James Davis (Duramboi) (7‑5‑15)

James Davis was born in Broomielaw, Scotland, and at 14 was apprenticed to his father as a blacksmith at Old Wynd, Glasgow. Convicted two years later for stealing 2s. 6d. from a church box in Surrey, he was sentenced to be transported for seven years, and in August 1825 arrived in New South Wales in the Norfolk. His next appearance in court was at Patrick's Plains, where in 1828 he was charged with robbery and sentenced to three years at Moreton Bay as a doubly convicted felon. He arrived there on 18 February 1829 and absconded six weeks later. The escapees soon met a party of Aboriginals whose chief, Pamby‑Pamby, claimed Davis as his dead son returned to life as a white man. As Duramboi, Davis took easily to tribal life. An honoured guest, he was allowed to move freely from one tribe to another, his travels taking him hundreds of miles from Brisbane. He had learnt the languages and customs of many tribes before he was found at Wide Bay in 1842 by Andrew Petrie and with difficulty assured that he could return safely to Brisbane as the convict settlement had ended.

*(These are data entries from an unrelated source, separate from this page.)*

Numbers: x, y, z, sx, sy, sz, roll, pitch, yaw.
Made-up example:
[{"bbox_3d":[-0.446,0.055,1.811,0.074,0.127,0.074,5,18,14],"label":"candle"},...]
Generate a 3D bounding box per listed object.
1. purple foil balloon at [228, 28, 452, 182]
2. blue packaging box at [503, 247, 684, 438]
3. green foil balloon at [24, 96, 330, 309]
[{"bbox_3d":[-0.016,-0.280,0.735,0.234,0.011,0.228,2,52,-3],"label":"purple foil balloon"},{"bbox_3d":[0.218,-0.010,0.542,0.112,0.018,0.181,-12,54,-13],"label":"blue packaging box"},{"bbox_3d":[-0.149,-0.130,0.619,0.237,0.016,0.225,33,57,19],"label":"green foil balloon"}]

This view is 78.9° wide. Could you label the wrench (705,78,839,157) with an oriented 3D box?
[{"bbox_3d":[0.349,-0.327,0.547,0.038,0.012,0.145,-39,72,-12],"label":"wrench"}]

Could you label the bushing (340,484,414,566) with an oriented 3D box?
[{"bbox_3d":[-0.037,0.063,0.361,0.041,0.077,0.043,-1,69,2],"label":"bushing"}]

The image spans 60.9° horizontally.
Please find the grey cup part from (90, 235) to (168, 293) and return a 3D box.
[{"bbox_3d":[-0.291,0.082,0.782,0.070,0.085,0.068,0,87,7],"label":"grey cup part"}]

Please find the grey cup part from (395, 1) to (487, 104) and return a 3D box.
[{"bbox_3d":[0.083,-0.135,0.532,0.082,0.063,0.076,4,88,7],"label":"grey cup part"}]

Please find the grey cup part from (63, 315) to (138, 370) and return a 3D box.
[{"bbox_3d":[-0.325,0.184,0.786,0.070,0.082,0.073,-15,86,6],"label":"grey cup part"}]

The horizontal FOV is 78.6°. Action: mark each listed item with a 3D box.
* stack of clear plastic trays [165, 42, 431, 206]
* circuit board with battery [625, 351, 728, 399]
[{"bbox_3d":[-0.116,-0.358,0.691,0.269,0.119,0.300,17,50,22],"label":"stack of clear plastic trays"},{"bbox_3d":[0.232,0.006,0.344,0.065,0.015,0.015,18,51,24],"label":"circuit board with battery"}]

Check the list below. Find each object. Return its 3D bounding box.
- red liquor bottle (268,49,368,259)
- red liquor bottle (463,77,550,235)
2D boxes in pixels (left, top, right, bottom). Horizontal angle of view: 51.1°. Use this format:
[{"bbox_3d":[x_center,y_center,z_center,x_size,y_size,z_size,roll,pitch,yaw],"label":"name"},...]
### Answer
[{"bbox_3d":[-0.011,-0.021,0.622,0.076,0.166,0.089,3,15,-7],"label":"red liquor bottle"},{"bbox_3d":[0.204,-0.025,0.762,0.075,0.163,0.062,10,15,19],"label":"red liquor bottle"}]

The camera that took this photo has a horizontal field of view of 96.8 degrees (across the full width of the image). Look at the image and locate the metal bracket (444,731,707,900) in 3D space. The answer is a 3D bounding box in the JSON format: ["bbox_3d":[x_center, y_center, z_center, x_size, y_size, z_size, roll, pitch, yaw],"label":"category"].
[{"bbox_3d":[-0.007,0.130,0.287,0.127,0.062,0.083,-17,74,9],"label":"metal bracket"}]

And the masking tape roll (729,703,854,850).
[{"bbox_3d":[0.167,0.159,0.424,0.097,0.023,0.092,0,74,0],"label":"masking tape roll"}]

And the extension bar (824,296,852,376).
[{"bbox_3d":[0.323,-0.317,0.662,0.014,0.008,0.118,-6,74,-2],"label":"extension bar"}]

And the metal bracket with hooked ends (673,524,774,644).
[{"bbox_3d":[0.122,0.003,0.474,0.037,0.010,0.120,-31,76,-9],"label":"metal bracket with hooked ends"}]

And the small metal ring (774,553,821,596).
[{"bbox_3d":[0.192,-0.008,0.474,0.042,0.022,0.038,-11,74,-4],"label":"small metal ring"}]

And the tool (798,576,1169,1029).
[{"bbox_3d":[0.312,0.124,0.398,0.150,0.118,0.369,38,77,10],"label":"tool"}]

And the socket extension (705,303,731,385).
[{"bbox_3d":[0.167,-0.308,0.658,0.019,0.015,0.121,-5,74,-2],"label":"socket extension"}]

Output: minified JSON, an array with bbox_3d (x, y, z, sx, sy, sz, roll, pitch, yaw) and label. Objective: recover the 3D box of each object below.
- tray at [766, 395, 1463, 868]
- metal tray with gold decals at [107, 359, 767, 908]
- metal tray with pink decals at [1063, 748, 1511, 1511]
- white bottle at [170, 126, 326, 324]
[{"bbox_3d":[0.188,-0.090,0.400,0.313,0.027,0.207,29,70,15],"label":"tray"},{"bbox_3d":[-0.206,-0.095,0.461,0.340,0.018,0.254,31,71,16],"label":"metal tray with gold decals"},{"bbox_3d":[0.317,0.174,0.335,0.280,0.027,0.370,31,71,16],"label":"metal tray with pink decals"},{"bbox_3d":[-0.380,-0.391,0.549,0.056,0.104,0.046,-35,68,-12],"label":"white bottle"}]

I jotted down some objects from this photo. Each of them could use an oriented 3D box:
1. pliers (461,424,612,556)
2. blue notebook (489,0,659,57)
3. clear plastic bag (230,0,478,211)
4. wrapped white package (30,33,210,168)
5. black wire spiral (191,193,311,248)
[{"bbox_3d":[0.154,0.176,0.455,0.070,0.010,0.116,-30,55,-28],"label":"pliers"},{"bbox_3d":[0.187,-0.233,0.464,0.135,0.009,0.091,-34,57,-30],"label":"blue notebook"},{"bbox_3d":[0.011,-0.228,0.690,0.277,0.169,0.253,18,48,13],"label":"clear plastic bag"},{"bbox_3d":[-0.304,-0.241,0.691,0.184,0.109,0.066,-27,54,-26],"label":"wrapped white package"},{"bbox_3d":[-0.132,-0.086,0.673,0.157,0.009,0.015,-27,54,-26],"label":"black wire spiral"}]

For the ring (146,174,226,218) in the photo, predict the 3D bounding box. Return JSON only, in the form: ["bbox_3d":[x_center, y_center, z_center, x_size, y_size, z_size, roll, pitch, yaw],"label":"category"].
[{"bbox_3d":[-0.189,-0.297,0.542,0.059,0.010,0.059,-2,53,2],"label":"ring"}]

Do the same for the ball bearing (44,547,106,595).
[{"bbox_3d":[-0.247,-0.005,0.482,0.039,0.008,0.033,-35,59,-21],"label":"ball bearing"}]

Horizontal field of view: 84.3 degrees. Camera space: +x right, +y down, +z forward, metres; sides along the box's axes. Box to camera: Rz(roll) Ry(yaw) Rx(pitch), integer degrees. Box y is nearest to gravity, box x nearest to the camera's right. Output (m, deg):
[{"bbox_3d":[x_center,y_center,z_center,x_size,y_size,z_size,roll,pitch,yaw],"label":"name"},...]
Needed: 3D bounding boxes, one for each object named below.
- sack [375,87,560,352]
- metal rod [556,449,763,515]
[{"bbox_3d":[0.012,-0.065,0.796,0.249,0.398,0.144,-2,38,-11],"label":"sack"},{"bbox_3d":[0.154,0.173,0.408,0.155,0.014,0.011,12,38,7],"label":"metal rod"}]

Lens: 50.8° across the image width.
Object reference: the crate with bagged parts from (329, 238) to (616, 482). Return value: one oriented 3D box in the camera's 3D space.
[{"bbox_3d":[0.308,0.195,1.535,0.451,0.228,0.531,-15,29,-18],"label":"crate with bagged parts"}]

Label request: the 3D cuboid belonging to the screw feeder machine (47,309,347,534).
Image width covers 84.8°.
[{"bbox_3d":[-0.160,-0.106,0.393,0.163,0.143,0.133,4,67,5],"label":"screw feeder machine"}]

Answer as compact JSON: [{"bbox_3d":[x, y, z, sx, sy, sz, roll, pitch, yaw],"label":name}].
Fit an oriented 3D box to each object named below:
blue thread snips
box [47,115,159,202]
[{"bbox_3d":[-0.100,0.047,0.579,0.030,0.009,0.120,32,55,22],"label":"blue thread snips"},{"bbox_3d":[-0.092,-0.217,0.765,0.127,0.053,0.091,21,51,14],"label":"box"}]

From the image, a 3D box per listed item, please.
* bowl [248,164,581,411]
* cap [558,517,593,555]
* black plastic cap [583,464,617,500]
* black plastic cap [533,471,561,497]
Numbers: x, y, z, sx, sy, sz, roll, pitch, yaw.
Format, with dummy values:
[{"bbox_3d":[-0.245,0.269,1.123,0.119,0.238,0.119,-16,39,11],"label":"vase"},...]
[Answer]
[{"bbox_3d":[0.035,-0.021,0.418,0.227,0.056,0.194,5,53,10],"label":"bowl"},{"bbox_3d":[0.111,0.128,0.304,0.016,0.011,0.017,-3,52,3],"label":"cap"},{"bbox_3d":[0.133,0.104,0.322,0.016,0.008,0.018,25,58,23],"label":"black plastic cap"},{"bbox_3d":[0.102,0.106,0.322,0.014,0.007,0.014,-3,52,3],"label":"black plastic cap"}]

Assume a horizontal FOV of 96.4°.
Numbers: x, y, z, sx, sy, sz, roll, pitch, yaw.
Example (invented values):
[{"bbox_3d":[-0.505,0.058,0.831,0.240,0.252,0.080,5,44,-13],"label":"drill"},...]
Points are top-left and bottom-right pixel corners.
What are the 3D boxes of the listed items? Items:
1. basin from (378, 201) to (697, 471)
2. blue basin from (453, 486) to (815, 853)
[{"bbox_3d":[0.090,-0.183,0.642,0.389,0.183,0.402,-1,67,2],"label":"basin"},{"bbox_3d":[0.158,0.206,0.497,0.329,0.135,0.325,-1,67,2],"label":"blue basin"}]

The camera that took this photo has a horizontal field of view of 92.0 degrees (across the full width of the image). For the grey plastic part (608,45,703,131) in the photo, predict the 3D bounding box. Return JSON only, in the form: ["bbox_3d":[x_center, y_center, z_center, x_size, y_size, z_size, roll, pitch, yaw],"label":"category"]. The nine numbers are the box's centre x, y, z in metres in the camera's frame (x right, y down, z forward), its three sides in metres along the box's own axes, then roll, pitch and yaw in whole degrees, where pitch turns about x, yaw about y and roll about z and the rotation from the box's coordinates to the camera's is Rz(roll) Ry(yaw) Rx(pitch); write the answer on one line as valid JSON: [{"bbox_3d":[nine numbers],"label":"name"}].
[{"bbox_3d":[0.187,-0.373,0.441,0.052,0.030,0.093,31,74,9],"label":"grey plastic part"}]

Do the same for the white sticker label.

He had to relearn the English language and accustom himself again to work and clothes. He was employed at first by Dr Stephen Simpson, the land commissioner in Moreton Bay; later he set up as a blacksmith at Kangaroo Point. In 1864 he opened a crockery shop in George Street, Brisbane, where he made money, although literate enough only to sign his name. He had married Annie Shea on 3 November 1846. After her death in 1882, he married on 28 July 1883 Irish‑born widow, Bridget Hayes. He died on 7 May 1889.

His rehabilitation into acquisitive society included reform; from his accumulated estate the Brisbane General Hospital received £750 in 1889 and another £1100 in 1911. He guided settlers to good land in the Wide Bay area, and some public benefit came from his thirteen years with the Aboriginals. He was occasionally employed as a court interpreter, and in 1866 petitioned the governor to raise his salary to the £20 paid to Chinese and German interpreters, but his request was refused.

James Davis poses in front of his crockery store, George Street, Brisbane, ca. 1872

James Davis poses in front of his crockery store, George Street, Brisbane, ca. 1872 — State Library of Queensland. Cropped.

Sources

  • Gunthorpe, S. G. 'Dowse, Thomas (1809 ‑ 1885)', Australian Dictionary of Biography, Volume 4, Melbourne University Press, 1972, pp 101‑102
  • Laurie, A. ’Davis, James (1808 ‑ 1889)', Australian Dictionary of Biography, Volume 1, Melbourne University Press, 1966, pp 294-295.
  • Patrick, Ross and Heather Exiles Undaunted. St. Lucia : University of Queensland Press, 1989, Kevin and Mary O’Doherty
  • ‘Death of Old Colonist’ [E. Mott] The Queenslander, 8 September 1900, pp.542-543.